Influential rival S&P Global is set to update its advice on Friday, with the country risking further censure over its chronic overspending that last saw a government run a budget surplus in the 1970s.

“We will be uncompromising on the balancing of our public finances, on the reduction of our deficits and on the acceleration of the reduction of the debt,” Finance Minister Bruno Le Maire told France Inter radio on Wednesday.

He said he had spoken with S&P Global and presented his analysis personally, aware of the influence global credit agencies have on financial markets where downgrades usually increase the cost of borrowing money for governments.

“Whatever happens with S&P, it won’t change anything in terms of our determination to meet our targets for the public finances,” Prime Minister Elisabeth Borne said on Thursday.

Macron came to power in 2017 promising to balance France’s books and his first prime minister, Edouard Philippe, memorably told parliament that the country was “dancing on a volcano that is rumbling ever louder”.

But unbudgeted tax cuts during Macron’s first term following the so-called “Yellow Vest” anti-government revolt and the Covid-19 pandemic in 2020 have led to a sharp deterioration in the public finances since.

Credibility questioned

The country’s debt currently stands at around 111 percent of gross national product (GDP), from just shy of 100 percent before Covid-19 when Macron put in place one of Europe’s most generous social safety nets.

The government has brought the annual public deficit down from a whopping 9.0 percent of GDP in 2020 to a forecast 4.9 percent this year.

Its projections show it falling to below 3.0 percent by 2027 when Macron will leave office.

But ratings agencies and investors are increasingly concerned about the credibility of the 45-year-old centrist leader whose successful prior career in investment banking once saw him dubbed the “Mozart of finance”.

He has pushed through a pension reform this year in the face of the biggest demonstrations in a generation, but the proposed savings will be lower than first expected because of concessions made to trade unions and opponents.

On top of multi-billion-euro subsidies packages and price controls last year aimed at easing a cost-of-living crisis sparked by the war in Ukraine, Macron has since promised further tax cuts of €2 billion for the middle classes.

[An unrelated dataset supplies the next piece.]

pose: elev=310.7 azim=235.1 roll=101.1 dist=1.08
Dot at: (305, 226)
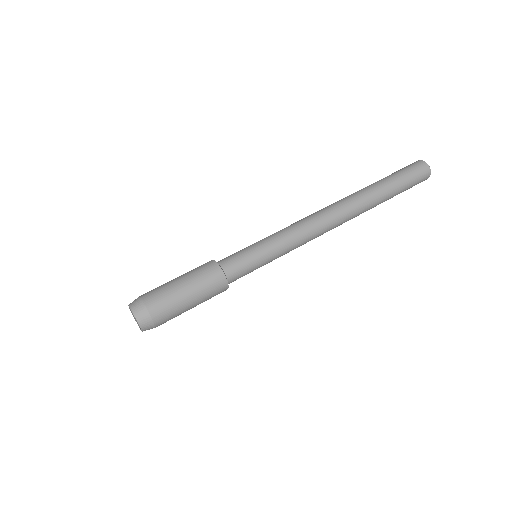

Increased defence spending — set to rise €400 billion over the next seven years — is a further drag on the public purse.

The public finances “were already in a degraded state before the Covid-19 pandemic, but to our eyes they now call for urgent measures”, the head of the national auditing office, Pierre Moscovici, said in March.

“Reforming the public finances… has to be a national priority,” he argued.

The French central bank has issued similar warnings in milder language.

France has the highest level of public spending relative to the size of its economy of all countries monitored by the Organisation for Economic Co-operation and Development, a Paris-based economic institute.

Fitch lowered its rating by one notch on April 28 to “AA-“.

Macron said the agency “was making a profound mistake in its political analysis” in comments to the l’Opinion magazine afterwards.

S&P Global currently ranks France at “AA” and is thought by analysts to be considering following Fitch’s move. A statement is expected at 2100 GMT.